Maybe have to use zmq_poll with both in and out events?  Ultimately in_event()
needs to fire on the pgm_sender which calls process_upstream() that
processes a NAK.

On 23 March 2018 at 13:43, Montero, Antonio UTC CCS <
Antonio.Montero at fs.utc.com> wrote:

> Understood however that is not the behavior I am seeing. Although that is
> likely to be the case for EPGM since those are UDP packets although from my
> understanding regardless whether incoming data is multicast or unicast, PGM
> is binding to any address and specific port. The kernel will pass all data
> received on an interface to any listening socket as long as the destination
> port patches that of the socket binding.
>
>
>
> Now let’s put aside UDP for a sec, what about when using pgm transport?

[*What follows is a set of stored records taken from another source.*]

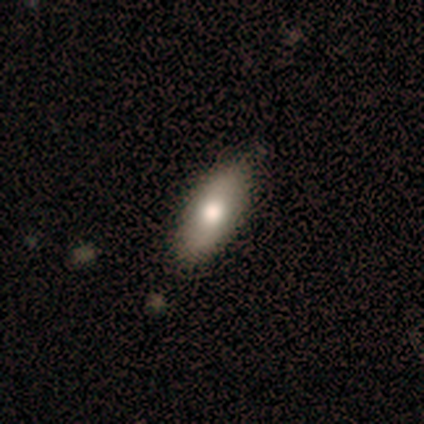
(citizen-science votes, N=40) Overall: smooth (72%). How rounded: in between (90%). Merging: none (89%).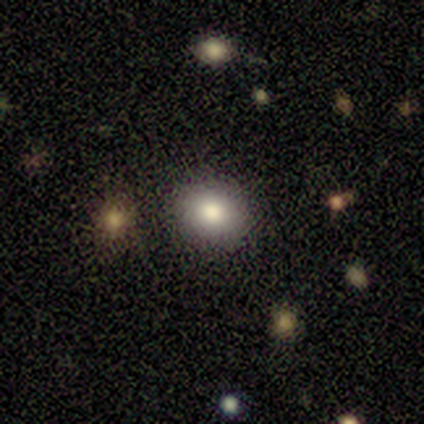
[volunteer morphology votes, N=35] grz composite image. It shows a smooth galaxy with no disk features (80%) that is round (71%). Merging: none (85%).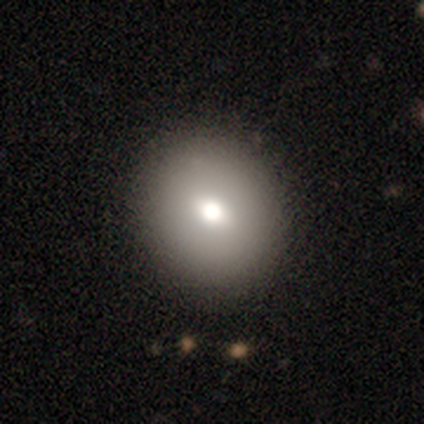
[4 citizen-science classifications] smooth 75%, featured or disk 25%, star or artifact 0%. Down the decision tree: how rounded — round (100%); merging — none (100%).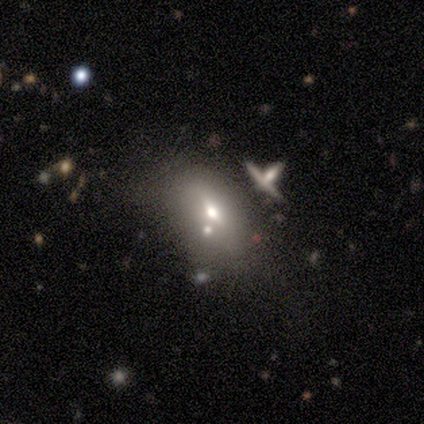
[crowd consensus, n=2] Q: Smooth or featured?
A: smooth (100%)
Q: How rounded?
A: round (50%); tied with: in between (50%)
Q: Merging?
A: minor disturbance (100%)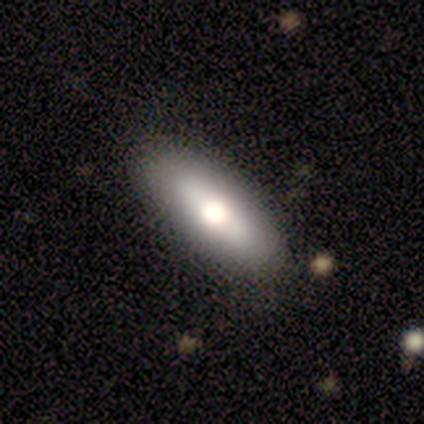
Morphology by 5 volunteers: Volunteers were most divided on "smooth or featured" (2-way tie): smooth: 40%, featured or disk: 40%, star or artifact: 20%. More confident: how rounded — in between (100%); merging — none (100%).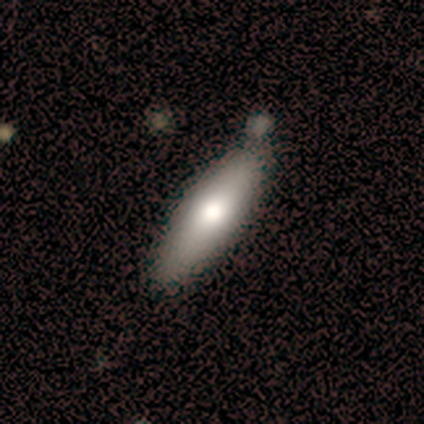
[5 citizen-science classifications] smooth 60%, featured or disk 20%, star or artifact 20%. Down the decision tree: how rounded — cigar-shaped (67%); merging — none (50%).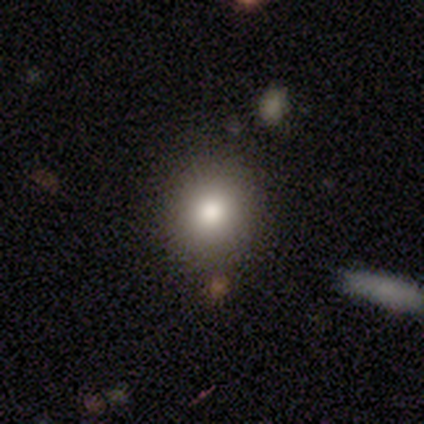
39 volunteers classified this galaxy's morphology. A smooth galaxy with no disk features (72%) that is round (75%). Merging: none (97%).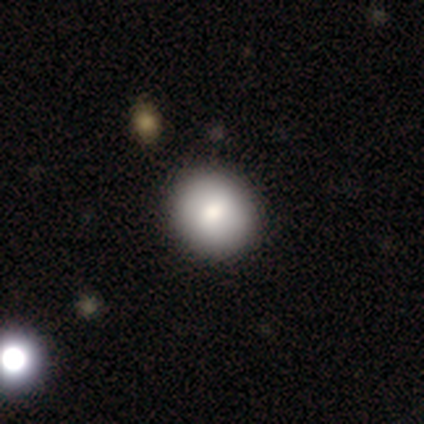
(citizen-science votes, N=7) A smooth galaxy with no disk features (86%) that is round (100%). Merging: none (100%).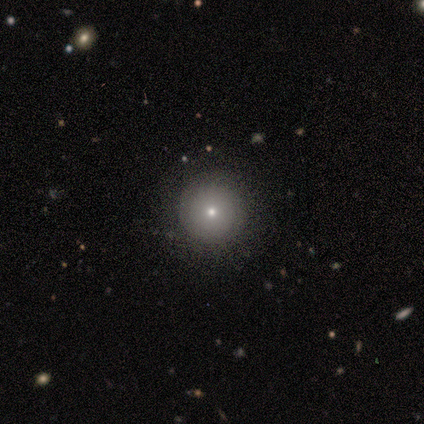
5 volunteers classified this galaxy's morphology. smooth_or_featured: smooth (p=0.80) [alt: star or artifact p=0.20]
how_rounded: round (p=1.00)
merging: none (p=0.75) [alt: minor disturbance p=0.25]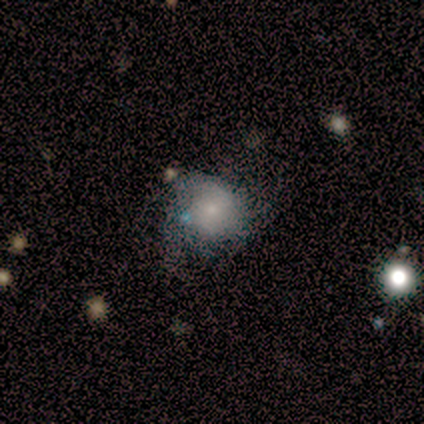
smooth_or_featured: smooth (p=0.60) [alt: featured or disk p=0.40]
how_rounded: round (p=0.83) [alt: in between p=0.17]
merging: none (p=0.60) [alt: major disturbance p=0.30]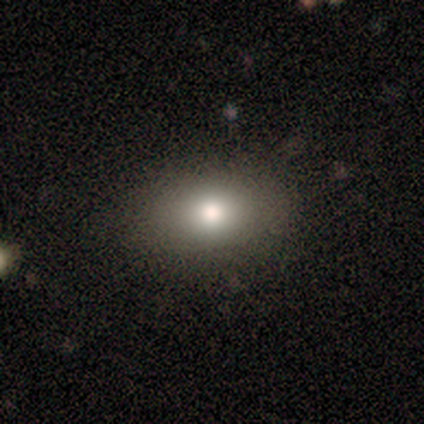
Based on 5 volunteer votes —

> These are raw sockets and any unicast NAK are actually sent from remote SUB
> to the PUB unicast address and source port (which is randomly selected at
> the time of creating the raw PGM PUB socket). At that point the PUB socket
> should be the only one listening on its own unicast address and source
> port. Correct?
>
>
>
> *This is a snapshot of what my netstat –ln looks like at the moment. This
> is with both ( PUB and SUB created and running on the same host ).*
>
>
>
> Proto Recv-Q Send-Q Local Address                                                                Foreign
> Address      State
>
> *Sockets associated with PUB:*
>
> raw   164672      0     2001:db8::2b0:19ff:fe73:d890%2147479552:113
> ::%622984:*            113
>
> raw   164672      0    2001:db8::2b0:19ff:fe73:d890%2147479552:113
> ::%623304:*             113
>
> raw        0            0    ::%2147479552:113
>                                              ::%622984:*
>  113
>
> *Sockets associated with SUB:*
>
> raw   164672      0    2001:db8::2b0:19ff:fe73:d890%2147479552:113
> ::%622984:*             113
>
> raw   164672      0    2001:db8::2b0:19ff:fe73:d890%2147479552:113
> ::%623304:*             113
>
> raw        0            0    ::%2147479552:113
>                                                ::%622984:*
> 113
>
>
>
> You would notice how the Recv-Q is full on both PUB and SUB related
> send/router alert send sockets.
>
> These are my thoughts as to why they are full and not because of the same
> reason:
>
>
>
> For the case of the SUB associated sockets the 2001 address ones basically
> used to send NAKs to the remote PUB:
>
> These get full as soon as a remote PUB starts sending multicast data. I
> think the SUB send socket is connecting with the destination port used to
> send multicast traffic. I can see whenever a SUB sends NAK to the PUB that
> the source port on unicast packet matches that of the destination port of
> the multicast group. However this is not really an issue since the SUB
> socket is configured in PGM as receive only therefore any ODATA/SPM data
> received on its send socket is not processed. The SUB socket however is
> also getting the multicast data via the local binding: ::%2147479552:113
> which as seen is emptying out its queue fine and I could verify the node is
> receiving data at the application level.
>
>
>
> For the case of the PUB associated sockets the 2001 address ones basically
> used to send ODATA/SPM/RDATA/NCF to remote SUB:
>
> Even though its local binding: ::%2147479552:113 is also receiving the
> multicast data sent by remote PUB it is thrown out since the PUB socket is
> configured as send only at PGM level and so ODATA/SPM data received is
> thrown out.
>
> However, its send associated sockets do receive unicast NAKs from remote
> SUB and as seen above they are being put on the socket’s Recv-Q however the
> queue is full because NAKs are not being processed by the PUB socket.
>
>
>
> Note: The exact same behavior is seen with EPGM the only difference is
> that none of the sockets Recv-Q get full because they are being emptied out
> at the UDP layer upon arrival however I suspect that once forwarded to the
> PGM layer the PGM socket buffers would show the same thing as netstat –ln
> above.
>
>
>
> Even though I think is redundant and probably not a good idea to run the
> same code when creating either a ZMQ PUB and/or SUB socket since
> essentially those socket types are restricted to do specific things like
> send/receive only, that does not appear to be the cause of the issue here.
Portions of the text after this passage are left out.